Erziehung 22.02.2019

Gewalt an Kindern nimmt ab, ist aber nach wie vor weit verbreitet


Rund die Hälfte der Eltern wendet in der Erziehung Körperstrafen an, psychische Gewalt sogar 70 Prozent. Fast 95 Prozent der Befragten Eltern geben an, selten oder gar nie körperliche Gewalt anzuwenden – ein deutlicher Anstieg seit der ersten Erhebung im Jahr 1990. Dies geht aus der nun veröffentlichten Studie «Bestrafungsverhalten von Eltern in der Schweiz» hervor, die die Universität Freiburg im Auftrag von Kinderschutz Schweiz durchgeführt hat.

Die «beliebteste» Form von Körperstrafen sind Schläge auf den Hintern mit der Hand. Weniger häufig ist das Schlagen mit Gegenständen oder auch das kalt Abduschen. Eine klare Minderheit wendet tägliche Körperstrafen an. Dennoch dürften gemäss Schätzungen der Studienautoren bis zu 130'000 Kinder in der Schweiz vom regelmässigen Einsatz von Gewalt in der Erziehung durch ihre Eltern betroffen sein.

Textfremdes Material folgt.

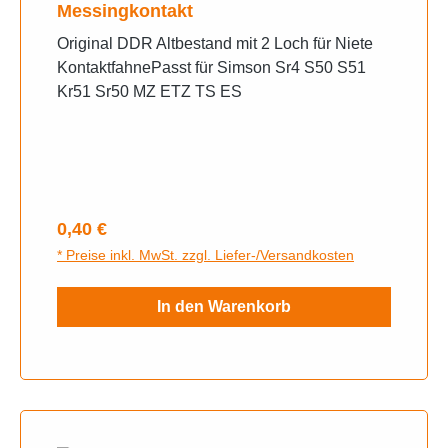
Messingkontakt
Original DDR Altbestand mit 2 Loch für Niete
KontaktfahnePasst für Simson Sr4 S50 S51
Kr51 Sr50 MZ ETZ TS ES
Regulärer Preis:
0,40 €
* Preise inkl. MwSt. zzgl. Liefer-/Versandkosten
In den Warenkorb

Eltern schlagen Ihre Kinder oft in eskalierenden Situationen. Dieser Befund unterstreicht die Wichtigkeit einer Sensibilisierung für unangemessenes, Gewalt beinhaltendes Verhalten. Es stützt die Bedeutung von Regeln zur Prävention eskalierender Eltern-Kind-Interaktionen.

Deutliche Fortschritte seit 1990
Es kann insgesamt ein bedeutsamer, andauernder Rückgang der Gewalthäufigkeiten beobachtet werden. Dieser war schon zwischen 1990 und 2003 feststellbar und hat sich seit 2003 in ähnlichem Tempo fortgesetzt. Dahinter steht vor allem der Trend, dass vermehrt Eltern vollständig auf Gewalt verzichten und gleichzeitig weniger Eltern häufige Gewalt ausüben. Körperstrafen nahmen dabei vor allem bei Eltern mit jüngeren und mehreren Kindern ab.

Mehrheit wendet psychische Gewalt an
Rund 7 von 10 Befragten gaben an, zumindest in seltenen Fällen psychische Gewalt anzuwenden. Immerhin geben fast zwei Drittel dieser Personen an, dies selten oder sehr selten zu tun, bzw. liegt dies bei mehr als der Hälfte der Befragten länger als einen Monat zurück. Die häufigste Form psychischer Gewalt ist, dem Kind mit Worten weh zu tun und es heftig zu beschimpfen (42%), aber auch das Drohen mit Schlägen kommt häufig vor, gefolgt von Liebesentzug. Weniger häufig (12%) drohen Eltern ihren Kindern damit, sie wegzugeben.

Die Leistungsfähigkeit und Gesundheit zukünftiger Generationen könnte durch eine deutliche Reduktion der Anwendung psychischer Gewalt verbessert werden. Angesichts der nach wie vor grossen Zahl von Kindern, die in der Schweiz regelmässig von Gewalt betroffen sind, zeichnet sich deshalb für die Schweizer Gesellschaft ein grosses Potential darin ab.

Dritte vergleichbare Studie
Die 130 Seiten umfassende Studie «Bestrafungsverhalten von Eltern in der Schweiz. Physische und psychische Gewalt in Erziehung und Partnerschaft in der Schweiz: Momentanerhebung und Trendanalyse» haben Forschende unter der Leitung von Prof. Dr. Dominik Schöbi des Instituts für Familienforschung und -beratung der Universität Freiburg erstellt.

Sie wurde im Auftrag von Kinderschutz Schweiz verfasst und ist die dritte ihrer Art nach 1990 und 2003. Als Grundlage dieser Untersuchung dienen Daten einer Stichprobenerhebung bei insgesamt 1523 Personen. Erste Ergebnisse wurden von Kinderschutz Schweiz bereits im November publiziert anlässlich der Lancierung einer Sensibilisierungskampagne für den gewaltfreien Umgang zwischen Eltern und ihren Kindern.